Do you ever get to the end of the afternoon and realize with a shock that dinner will be expected shortly and you have no idea what it will be? Well, it happens to all of us, but if it happens regularly, I’d recommend reading two previous blog posts, Planning Your Day and Meal Planning. This post will build on those topics.
Planning ahead involves knowing how your day will go (roughly) and knowing what you plan to make for a meal, but you also need to know how the various steps for your chosen menu will fit into your schedule. When do you need to start preparing? Do you need to figure on 2 hours in the kitchen or 20 minutes?
Many recipes now include prep time and cook time, which is so helpful. But you still need to know what you’ll be doing when.
Note: if you use frozen meat for your meals, remember to add defrosting the meat to your steps or your schedule the day before or early that day.
As you look at your menu, map out the different steps and when you’ll need to do each of them (i.e., 2 hours ahead, 45 minutes ahead, right before serving, etc.). Some recipes or dishes are simple enough that you only need 5 minutes of prep time 2 hours before dinner. Some have a few more steps. Others are all last minute, just before you eat. Write it down in a timeline, if you need to, counting backwards from your target mealtime. You can even mark the time(s) in your planner, if that helps.
Note: if you collect tried-and-true recipes or standard menus for a monthly meal plan, this map (or timeline) will be helpful to keep with the recipe. That way you don’t have to figure it out each time.
For example, you may sketch out a timeline like this:
- 2 hours prior — prepare meat and put in oven
- 45 minutes prior — prepare sweet potatoes and put in oven
- 15 minutes prior — set table and steam vegetables
Make sure the timeline fits into your day, as far as you know. You have less than 30 minutes needed for the meal, but you don’t need to do anything between the 2 hour mark and the 45 minute mark. You can plan on 75 minutes to devote to other tasks.

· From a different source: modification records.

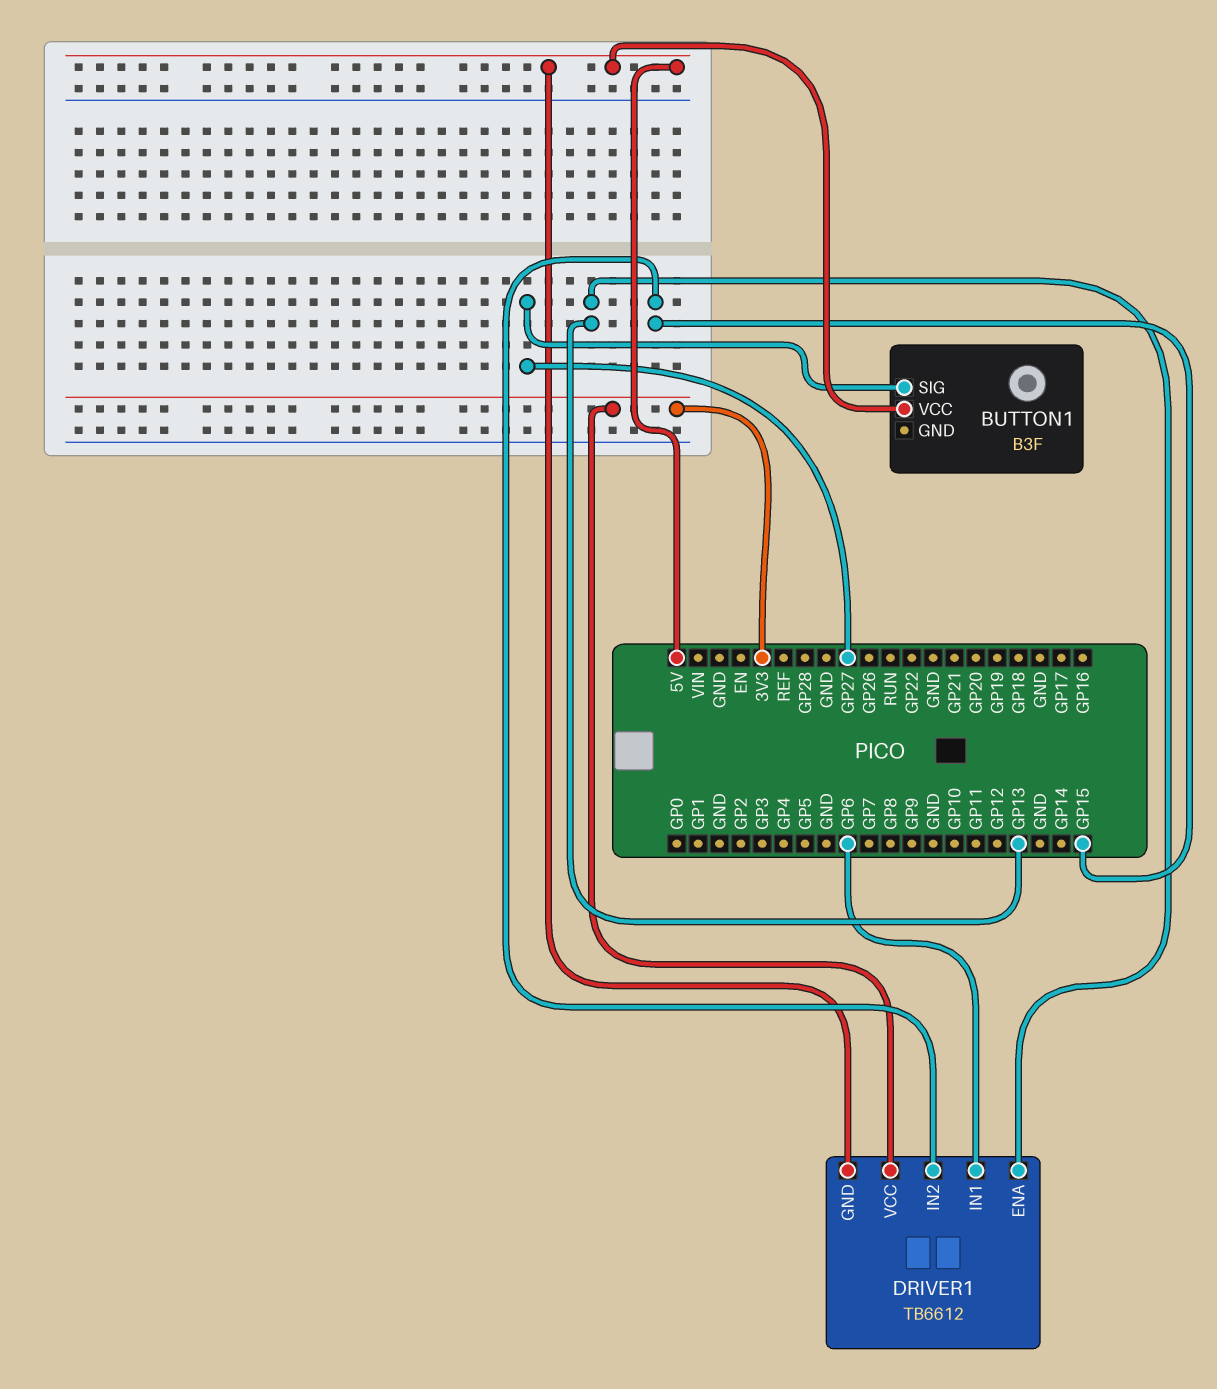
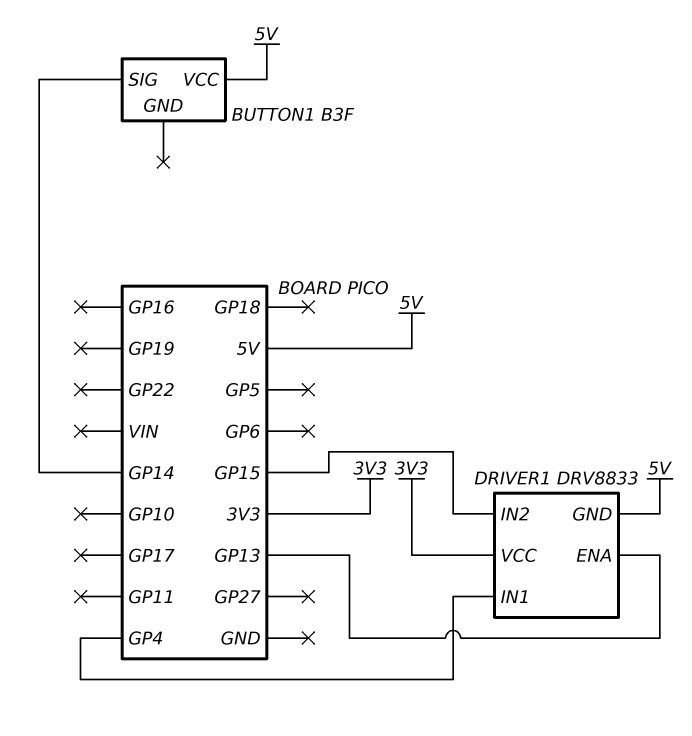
BUTTON1 pin SIG: GP27 -> GP14
DRIVER1: TB6612 -> DRV8833
DRIVER1 pin IN1: GP6 -> GP4

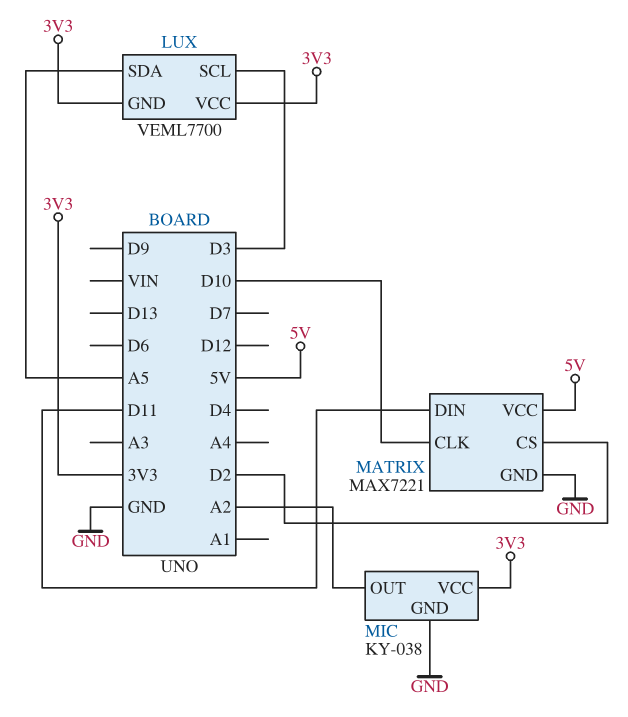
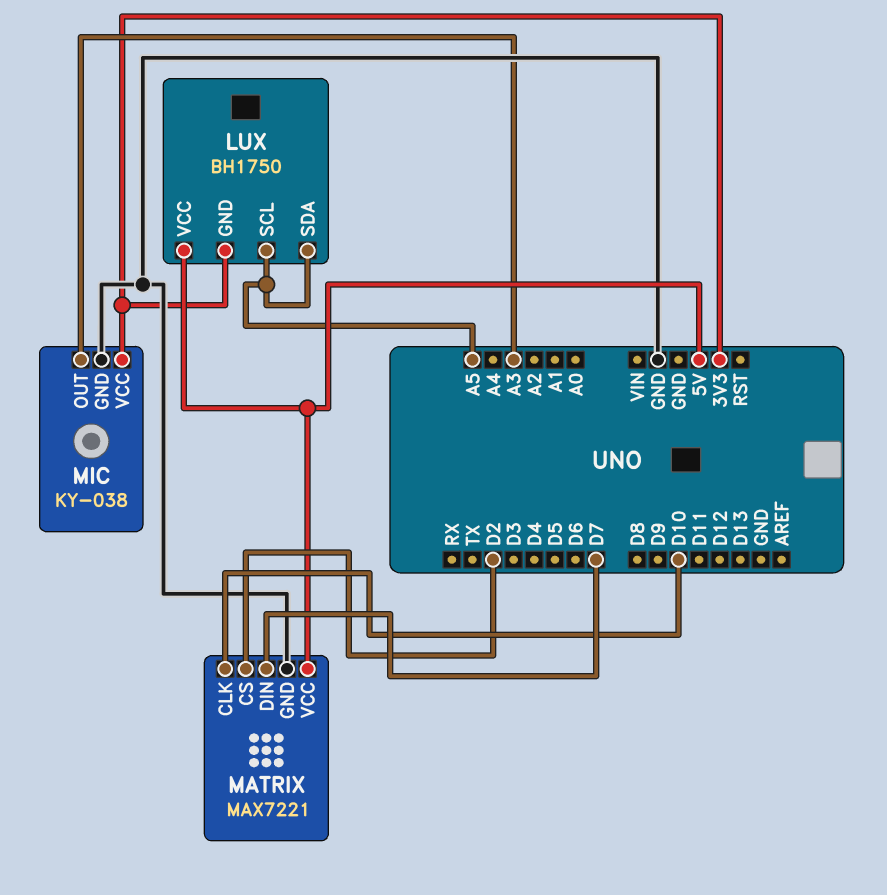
LUX: VEML7700 -> BH1750
LUX pin SCL: D3 -> A5
LUX pin VCC: 3V3 -> 5V
MATRIX pin DIN: D11 -> D7
MIC pin OUT: A2 -> A3

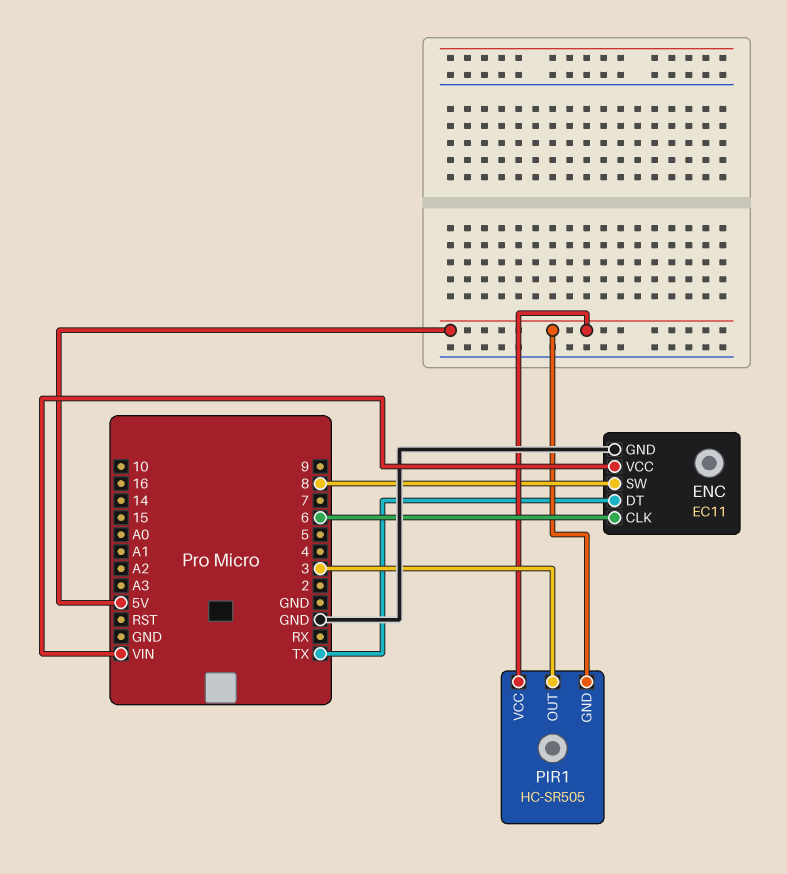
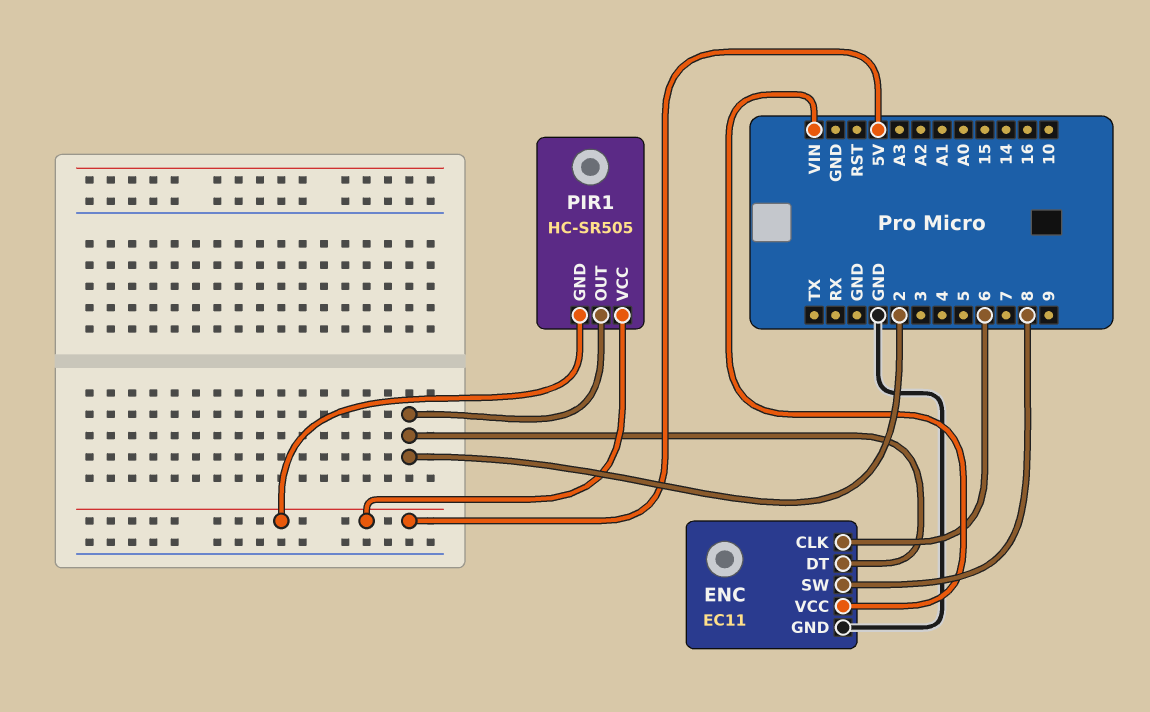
ENC pin DT: TX -> 2
PIR1 pin OUT: 3 -> 2

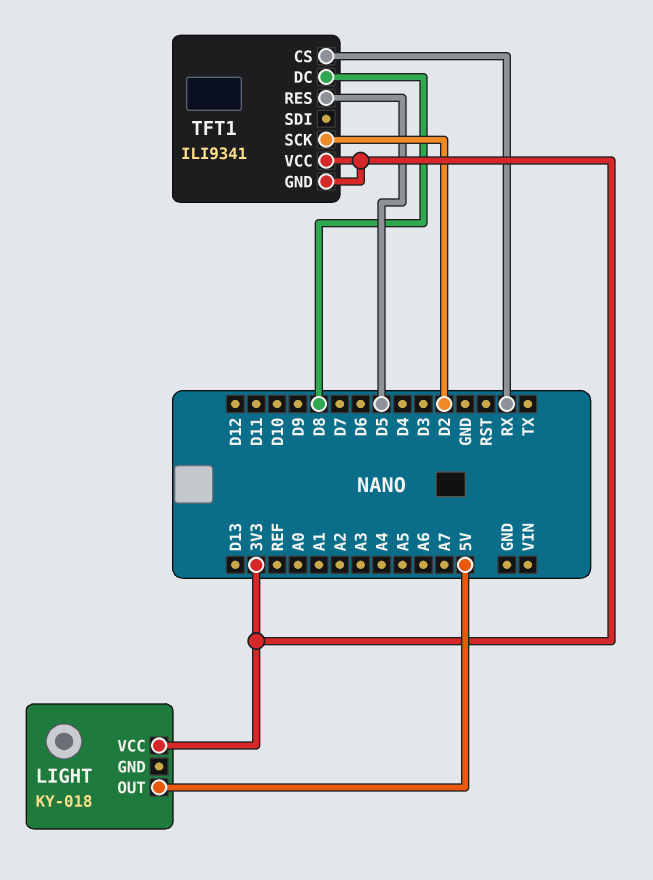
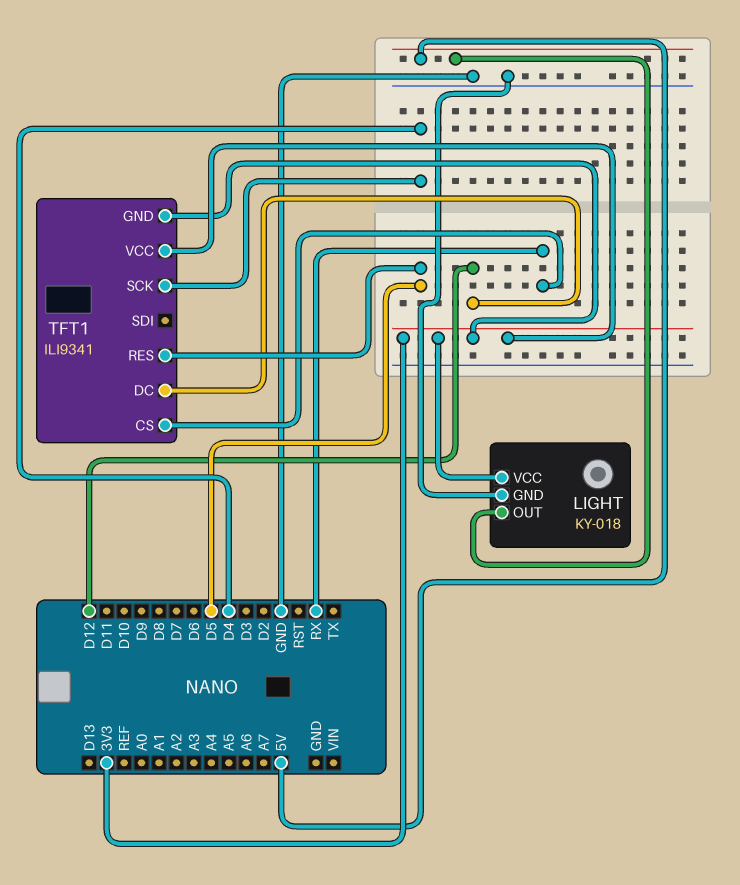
LIGHT pin GND: none -> GND
TFT1 pin DC: D8 -> D12
TFT1 pin SCK: D2 -> D4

Is there prep (i.e., cutting up vegetables) that can be done early in the day, especially if your afternoon is tighter than the morning? It may be easier to have meat and vegetables cut up and ready to go when you walk in the kitchen.
You also know that you’ll need to be home 2 hours before the meal, or an important step will be missed. If this doesn’t work, move to Plan B and save Plan A for another day.
With this planning, you know what you are doing and that your bases are covered. You’re all set!